The random variable $Z$ is a measurable function of $\hat f(x_0)$. Since $\hat f(x_0)$ is independent of $\varepsilon_{\mathrm{new}}$, the random variables $Z$ and $\varepsilon_{\mathrm{new}}$ are independent.
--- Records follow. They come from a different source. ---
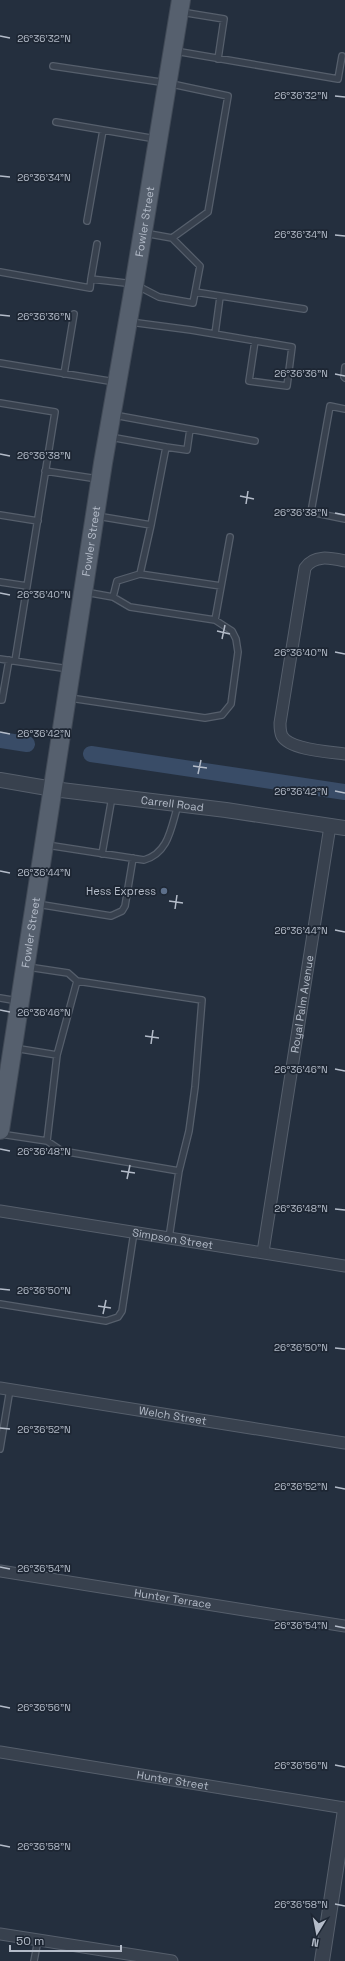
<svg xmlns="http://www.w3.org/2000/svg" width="345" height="1961" font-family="'Space Grotesk',sans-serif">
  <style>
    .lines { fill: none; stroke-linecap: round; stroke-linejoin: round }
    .canal { stroke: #394c67; stroke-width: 16 }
    .service-casing { stroke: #565f6c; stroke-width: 8 }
    .minor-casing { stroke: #565f6c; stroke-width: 13 }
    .tertiary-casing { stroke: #565f6c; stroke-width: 16 }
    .primary-casing { stroke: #414a57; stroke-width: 20 }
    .service { stroke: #38414e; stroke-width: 5.5 }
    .minor { stroke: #38414e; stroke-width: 11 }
    .tertiary { stroke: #38414e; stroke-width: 14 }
    .primary { stroke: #56606e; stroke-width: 18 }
    .ticks { fill: none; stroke: #b4bcc9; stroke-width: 1.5 }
    .service-dot { fill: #5c6f8a; stroke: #1d2633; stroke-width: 1.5 }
    .labels { text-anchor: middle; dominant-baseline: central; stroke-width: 3.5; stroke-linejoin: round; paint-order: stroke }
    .street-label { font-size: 11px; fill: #b4bcc9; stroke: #1d2633 }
    .poi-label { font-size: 11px; fill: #b4bcc9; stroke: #1d2633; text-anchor: end }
    .ticks-label { font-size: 10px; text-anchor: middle; fill: #b4bcc9; stroke: #1d2633; stroke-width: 3.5; stroke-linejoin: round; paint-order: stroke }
  </style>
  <rect width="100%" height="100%" fill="#242f3e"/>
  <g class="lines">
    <path class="canal" d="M0 740 27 744
      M91 754 345 792"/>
    <defs>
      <path id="service" d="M181 12 224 19 218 59
        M175 51 338 79 342 56
        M53 66 167 83 228 96 208 212 172 238
        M56 122 103 130 87 221
        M103 130 156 139
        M97 244 91 279 134 284 159 297 193 303 200 266 172 238 144 233
        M0 272 90 288 91 279
        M195 292 304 309
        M130 322 191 330 292 347 287 386 249 381 255 341
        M215 334 220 297
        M0 363 115 382
        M345 367 344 377 345 378
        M64 374 74 314
        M0 403 55 412 15 661
        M345 409 330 406 311 512 345 519
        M114 415 190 429
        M110 437 166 447
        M45 471 98 479
        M0 515 38 521
        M97 516 151 525 140 574 117 581 113 597
        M151 525 166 447 187 450 190 429 255 441
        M140 574 221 586
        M0 582 27 586
        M215 620 230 537
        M0 659 69 669
        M70 698 205 718 222 715 231 704 238 652 236 639 232 631 215 620 130 607 113 597 85 592
        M0 700H2L9 660
        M47 845 144 860C169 853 171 827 178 805
        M102 854 112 797
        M37 904 111 916 122 911 125 906 133 858
        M28 967 68 973 77 981 57 1055 47 1141
        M77 981 202 1000 195 1087 189 1131 179 1171
        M0 998 18 1001
        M14 1048 57 1055
        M0 1134 47 1141 62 1151 179 1171 169 1238
        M0 1304 106 1321 118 1317 122 1311 134 1232
        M0 1449 10 1389
        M34 1961 38 1940"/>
      <g id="minor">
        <path d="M345 561C331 558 314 554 305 568L280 723C280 727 280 732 282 736 290 750 330 752 345 754"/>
        <path id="s1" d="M0 1211 345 1266"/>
        <path id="s2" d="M263 1252 330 826"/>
        <path id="s3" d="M0 1388 345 1443"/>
        <path id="s4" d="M0 1571 345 1626"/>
        <path id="s5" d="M0 1752 345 1808"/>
        <path d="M0 1934 172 1961"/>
      </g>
      <g id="tertiary">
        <path id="s6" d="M0 780 53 789 226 810 345 828"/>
        <path d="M322 1961 345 1810"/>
      </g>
      <g id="primary">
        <path id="s7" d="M0 1130 103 463 132 298 181 0"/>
      </g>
    </defs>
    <use href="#service" class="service-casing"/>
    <use href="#minor" class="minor-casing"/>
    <use href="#tertiary" class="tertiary-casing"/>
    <use href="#primary" class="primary-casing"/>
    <use href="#service" class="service"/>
    <use href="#minor" class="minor"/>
    <use href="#tertiary" class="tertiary"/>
    <use href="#primary" class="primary"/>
  </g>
  <path class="ticks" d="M0 36 10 38M335 96 345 97M0 176 10 177M335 235 345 236M0 315 10 316M335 374 345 376M0 454 10 456M240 496 254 499M246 504 248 491M335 513 345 515M0 593 10 595M217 631 230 634M222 639 225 625M335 652 345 654M0 732 10 734M193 766 207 768M198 774 201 760M335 791 345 793M0 871 10 873M169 901 183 903M175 909 177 895M335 930 345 932M0 1010 10 1012M145 1036 159 1038M151 1044 153 1030M335 1069 345 1071M0 1149 10 1151M121 1171 135 1173M127 1179 130 1165M335 1209 345 1210M0 1289 10 1290M98 1306 111 1308M103 1314 106 1300M335 1348 345 1349M0 1428 10 1429M335 1487 345 1489M0 1567 10 1569M335 1626 345 1628M0 1706 10 1708M335 1765 345 1767M0 1845 10 1847M335 1904 345 1906"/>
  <circle class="service-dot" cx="164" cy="891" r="4"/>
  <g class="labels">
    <g class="street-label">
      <text stroke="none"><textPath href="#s7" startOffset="920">Fowler Street</textPath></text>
      <text stroke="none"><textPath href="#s7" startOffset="596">Fowler Street</textPath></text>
      <text stroke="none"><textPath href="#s6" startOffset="174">Carrell Road</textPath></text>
      <text stroke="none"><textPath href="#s7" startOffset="200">Fowler Street</textPath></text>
      <text stroke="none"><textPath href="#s2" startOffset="251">Royal Palm Avenue</textPath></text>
      <text stroke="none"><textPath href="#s1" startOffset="175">Simpson Street</textPath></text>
      <text stroke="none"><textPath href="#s3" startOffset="175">Welch Street</textPath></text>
      <text stroke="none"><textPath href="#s4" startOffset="175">Hunter Terrace</textPath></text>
      <text stroke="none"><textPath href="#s5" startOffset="175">Hunter Street</textPath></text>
    </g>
    <g class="poi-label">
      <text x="156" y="891">Hess Express</text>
    </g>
  </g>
  <g class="ticks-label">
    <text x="44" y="42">26°36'32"N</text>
    <text x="301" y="99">26°36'32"N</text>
    <text x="44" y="181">26°36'34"N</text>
    <text x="301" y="238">26°36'34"N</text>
    <text x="44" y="320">26°36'36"N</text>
    <text x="301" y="377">26°36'36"N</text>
    <text x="44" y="459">26°36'38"N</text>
    <text x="301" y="516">26°36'38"N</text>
    <text x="44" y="598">26°36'40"N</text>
    <text x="301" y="656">26°36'40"N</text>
    <text x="44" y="737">26°36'42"N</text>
    <text x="301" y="795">26°36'42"N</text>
    <text x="44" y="876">26°36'44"N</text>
    <text x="301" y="934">26°36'44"N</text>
    <text x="44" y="1016">26°36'46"N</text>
    <text x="301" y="1073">26°36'46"N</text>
    <text x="44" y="1155">26°36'48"N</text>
    <text x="301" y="1212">26°36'48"N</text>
    <text x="44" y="1294">26°36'50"N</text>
    <text x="301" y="1351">26°36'50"N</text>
    <text x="44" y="1433">26°36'52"N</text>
    <text x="301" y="1490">26°36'52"N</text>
    <text x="44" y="1572">26°36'54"N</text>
    <text x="301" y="1629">26°36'54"N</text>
    <text x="44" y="1711">26°36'56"N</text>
    <text x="301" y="1769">26°36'56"N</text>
    <text x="44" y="1850">26°36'58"N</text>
    <text x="301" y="1908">26°36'58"N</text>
  </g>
  <g transform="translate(317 1933) rotate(190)" stroke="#1d2633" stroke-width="3" paint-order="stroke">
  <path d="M0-3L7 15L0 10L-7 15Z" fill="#b4bcc9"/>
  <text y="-6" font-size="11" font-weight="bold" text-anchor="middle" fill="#b4bcc9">N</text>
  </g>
  <path d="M10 1945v6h111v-6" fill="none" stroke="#b4bcc9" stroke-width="2"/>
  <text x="16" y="1945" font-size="12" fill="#b4bcc9" stroke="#1d2633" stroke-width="3" paint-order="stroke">50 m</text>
</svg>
Therefore,
\begin{align*}
\mathbb E[\varepsilon_{\mathrm{new}}Z]
=
\mathbb E[\varepsilon_{\mathrm{new}}]\,\mathbb E[Z]
=
0 \cdot 0
=
0.
\end{align*}
Thus all mixed terms vanish.
[/step]
[step:Identify the remaining terms with noise variance, squared bias, and estimator variance]
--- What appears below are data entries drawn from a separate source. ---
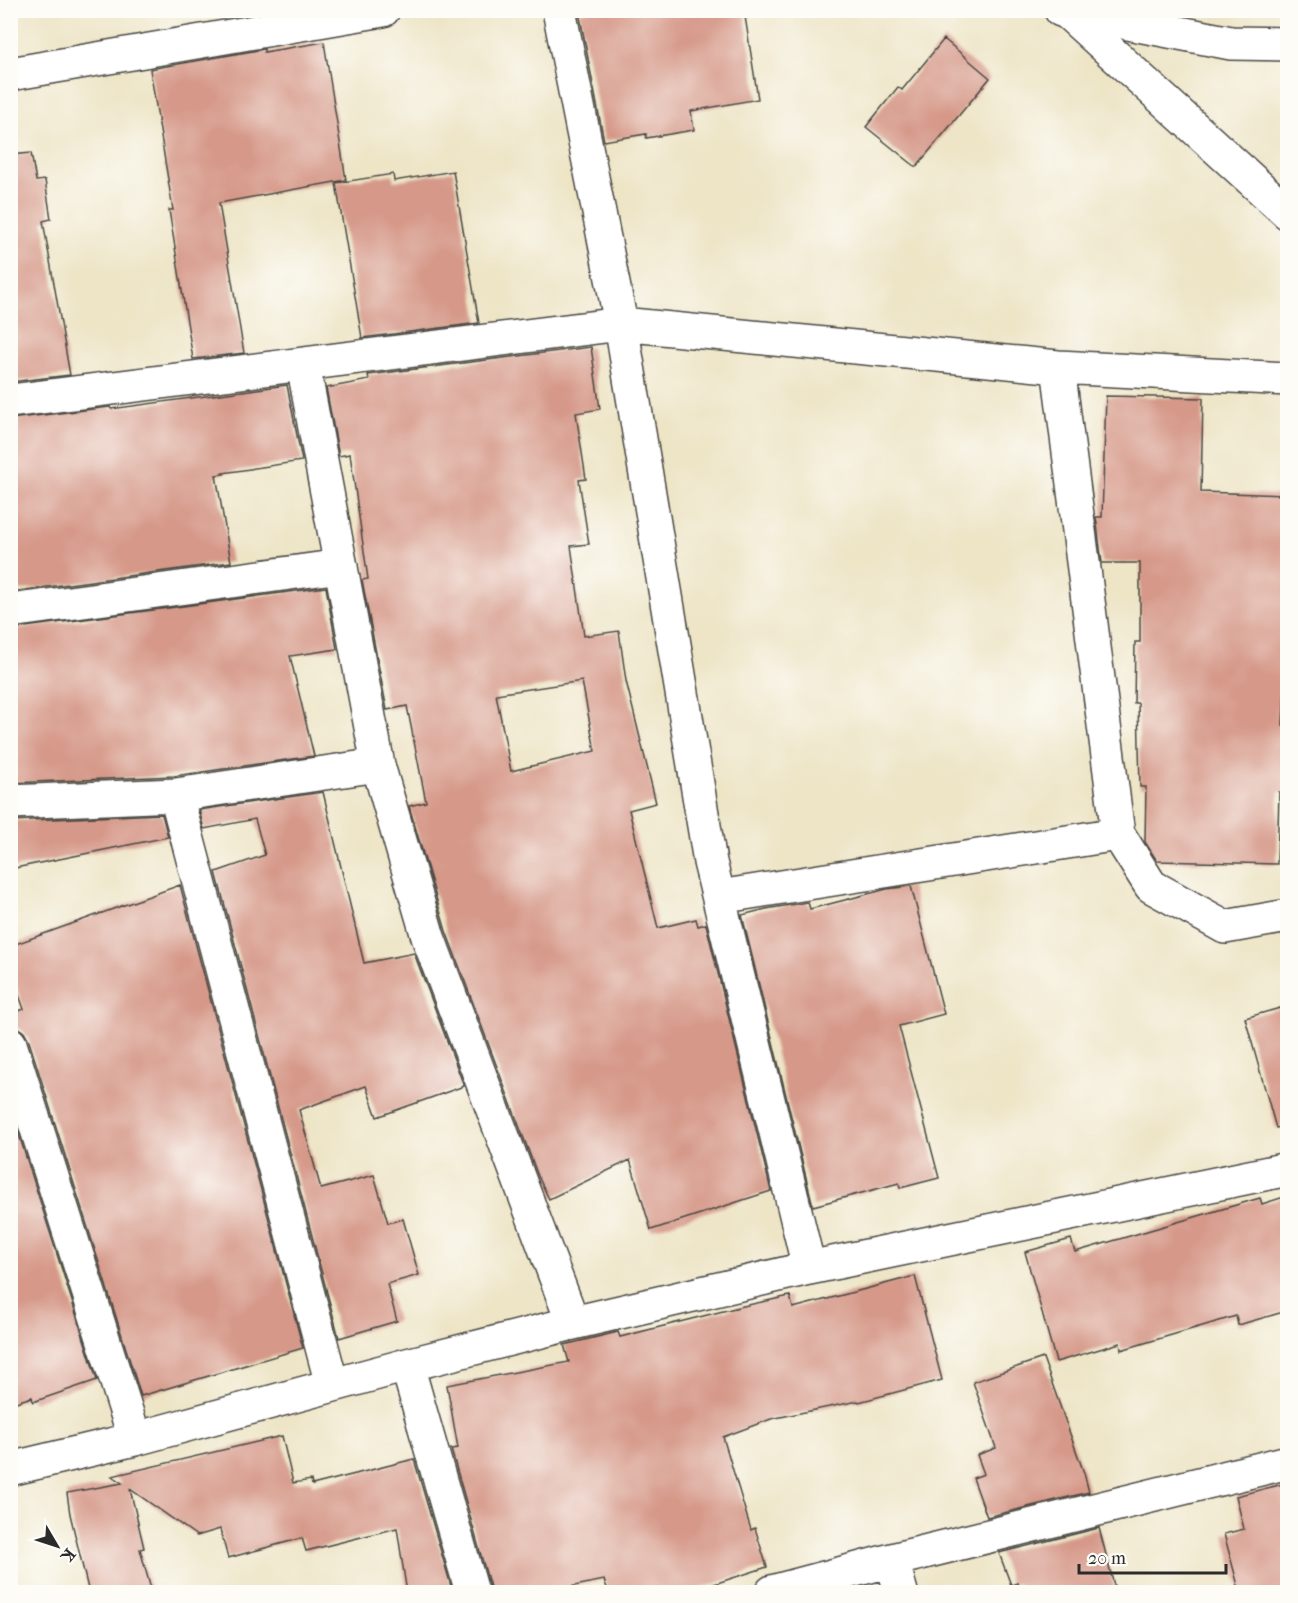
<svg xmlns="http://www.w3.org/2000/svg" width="1298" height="1603" viewBox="0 0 1298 1603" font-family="'IM FELL French Canon',serif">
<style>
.building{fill:#d69989;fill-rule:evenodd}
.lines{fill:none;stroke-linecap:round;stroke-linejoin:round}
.minor-casing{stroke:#484742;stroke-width:36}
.tertiary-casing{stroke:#484742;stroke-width:36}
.secondary-casing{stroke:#484742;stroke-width:36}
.minor{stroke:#fff;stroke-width:33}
.tertiary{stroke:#fff;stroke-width:33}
.secondary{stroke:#fff;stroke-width:33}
</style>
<rect width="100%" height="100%" fill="#fdfcf7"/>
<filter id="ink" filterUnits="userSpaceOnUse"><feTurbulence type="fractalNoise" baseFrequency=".0167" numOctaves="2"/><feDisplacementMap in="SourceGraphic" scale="12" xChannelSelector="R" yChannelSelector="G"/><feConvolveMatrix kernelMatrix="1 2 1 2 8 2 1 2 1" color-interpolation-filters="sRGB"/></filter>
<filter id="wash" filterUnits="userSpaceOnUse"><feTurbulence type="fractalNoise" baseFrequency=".008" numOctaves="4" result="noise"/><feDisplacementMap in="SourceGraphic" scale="24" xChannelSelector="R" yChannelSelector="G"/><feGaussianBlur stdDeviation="1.35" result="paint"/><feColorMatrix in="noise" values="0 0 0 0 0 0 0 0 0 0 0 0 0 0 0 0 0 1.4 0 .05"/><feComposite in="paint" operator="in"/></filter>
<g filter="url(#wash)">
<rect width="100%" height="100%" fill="#eee5c7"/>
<g id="blocks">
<!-- building -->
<path class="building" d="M588,10h156l14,89 -67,12 3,19 -48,8v-4l-42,7 -25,-129z
M944,39l46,39 -74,89 -50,-40 32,-40 4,3z
M324,42l22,138 -127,23 25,150 -51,6 -24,-149h4l-23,-141 114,-20v3z
M31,153l5,28 9,-1 6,39 -8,2 27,154 -60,7v-227z
M453,171l26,152 -117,15 -26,-155 57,-9 1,7z
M591,347l9,62 -24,4 10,66 -7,1 10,64 -18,2 13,90 35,-5 7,50 30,122 -27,7 29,118 38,-9 2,7 8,-2 65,267 -120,39 -21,-70 -81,39 -11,-23 -92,-245 -37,-125 17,-4 -19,-96 -20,4 -25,-130 6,-1 -18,-125 -11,2 -13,-68 43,-8 -1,-5zM582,681l13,70 -84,20 -15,-77z
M287,385l15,76 -79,12 1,1 -8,1 15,87 -221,30v-173l100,-12 1,2z
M1106,396l97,2 -2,94 86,3v151l-4,79h4v67h-8l-2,72 -120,-3 -12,-19 1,-55h-6l-2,-84h-4l1,-61h5v-79h-38l-6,-46h6z
M326,587l11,62 -47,7 24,100 -140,20 -164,7v-154z
M323,792l41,171 50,-10 50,133 -87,31 -11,-31 -67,24 22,79 53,-14 14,48 15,-4 16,56 -32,9 10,37 -58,17 -123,-466 49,-17 -10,-36 -51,10 -5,-19z
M162,814l6,23 -158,32v-48z
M180,885l123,463 -162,48 -113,-358 -5,-7 -9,-5 -4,-12 14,-5 -14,-39v-24z
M911,886l33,128 -45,12 40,152 -39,10 -1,-5 -86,23 -71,-291 24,-6 42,-7 2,7 77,-20z
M1287,1006v120l-11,2 -31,-110z
M13,1116l84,264 -64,22 -1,-5 -22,7v-287z
M1287,1196v115l-49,14 -2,-9 -115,34 -1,-7 -64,19 -31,-110 46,-13 4,13 185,-54 2,6z
M915,1276l27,104 -83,22 -1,-1 -87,18 -48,18 28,93 4,-2 12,39 -81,26h-77l-5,-13 -64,13h-50v-6l-39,-138 7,-1 -11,-63 122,-23 -5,-17 54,-13 2,5 119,-30 51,-11 3,12z
M1043,1358l41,115 5,19 -102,25 -14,-39 11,-4 -7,-19 19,-7 -23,-66z
M282,1436l11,47 18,-3 1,5 102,-26 39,134h-46l-10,-65 -91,23 -4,-13 -74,20 -8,-29 -23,7 -67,-47 14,59 -4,1 12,44h-63l-19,-79 -3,-21 55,-10 -10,-7z
M1287,1483v110h-47l-16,-59 20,-5 -8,-33z
M1099,1528l17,65h-95l-3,-10 -7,2 -12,-32z"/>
</g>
</g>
<g filter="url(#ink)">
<use href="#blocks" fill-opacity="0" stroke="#484742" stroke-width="1.5"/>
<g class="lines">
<!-- minor casing -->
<g class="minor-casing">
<path id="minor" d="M559,10l62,314 89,538 99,406
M303,364l75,401 50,172 145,386
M1058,367l60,467 33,52 74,41 63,-11
M10,401l611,-77 437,43 230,12
M10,611l331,-45
M176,795l156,590
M10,802l166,-7 202,-30
M719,897l399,-63
M10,1044l125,395
M407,1365l65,227
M10,1469l125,-30 272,-74 166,-42 236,-55 479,-99
M892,1560l9,32
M772,1592l120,-32 396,-98"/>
</g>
<!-- tertiary casing -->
<g class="tertiary-casing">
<path id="tertiary" d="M1067,12l221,201"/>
</g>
<!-- secondary casing -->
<g class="secondary-casing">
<path id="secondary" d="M1061,10l170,33 57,1
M10,74l373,-64"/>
</g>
<!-- minor -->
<use href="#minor" class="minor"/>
<!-- tertiary -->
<use href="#tertiary" class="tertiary"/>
<!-- secondary -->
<use href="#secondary" class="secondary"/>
</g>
</g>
<!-- margin -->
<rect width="1298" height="1603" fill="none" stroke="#fdfcf7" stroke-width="36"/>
<!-- north arrow -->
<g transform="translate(57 1546) rotate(129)" stroke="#fdfcf7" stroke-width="4.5" paint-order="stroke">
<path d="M0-4.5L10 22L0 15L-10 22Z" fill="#2b2b2b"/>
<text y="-9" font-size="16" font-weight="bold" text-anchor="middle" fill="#2b2b2b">K</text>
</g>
<!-- scale -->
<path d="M1079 1564v9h147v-9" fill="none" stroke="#2b2b2b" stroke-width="3"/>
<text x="1088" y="1564" font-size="18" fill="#2b2b2b" stroke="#fdfcf7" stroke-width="4.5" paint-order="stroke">20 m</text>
</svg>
Since $\mathbb E[\varepsilon_{\mathrm{new}}]=0$ and $\operatorname{Var}(\varepsilon_{\mathrm{new}})=\sigma^2$,
\begin{align*}
\mathbb E[\varepsilon_{\mathrm{new}}^2]
=
\operatorname{Var}(\varepsilon_{\mathrm{new}})
=
\sigma^2.
\end{align*}
By the definition of $b$,
\begin{align*}
b^2
=
\left(\mathbb E[\hat f(x_0)]-f(x_0)\right)^2.
\end{align*}
By the definition of $Z$,
\begin{align*}
\mathbb E[Z^2]
=
\operatorname{Var}(\hat f(x_0)).
\end{align*}
Substituting these three identities into the expectation expansion gives
\begin{align*}
\mathbb E[(Y_{\mathrm{new}}-\hat f(x_0))^2]
=
\sigma^2
+
\left(\mathbb E[\hat f(x_0)]-f(x_0)\right)^2
+
\operatorname{Var}(\hat f(x_0)).
\end{align*}
This is the desired bias–variance decomposition.
[/step]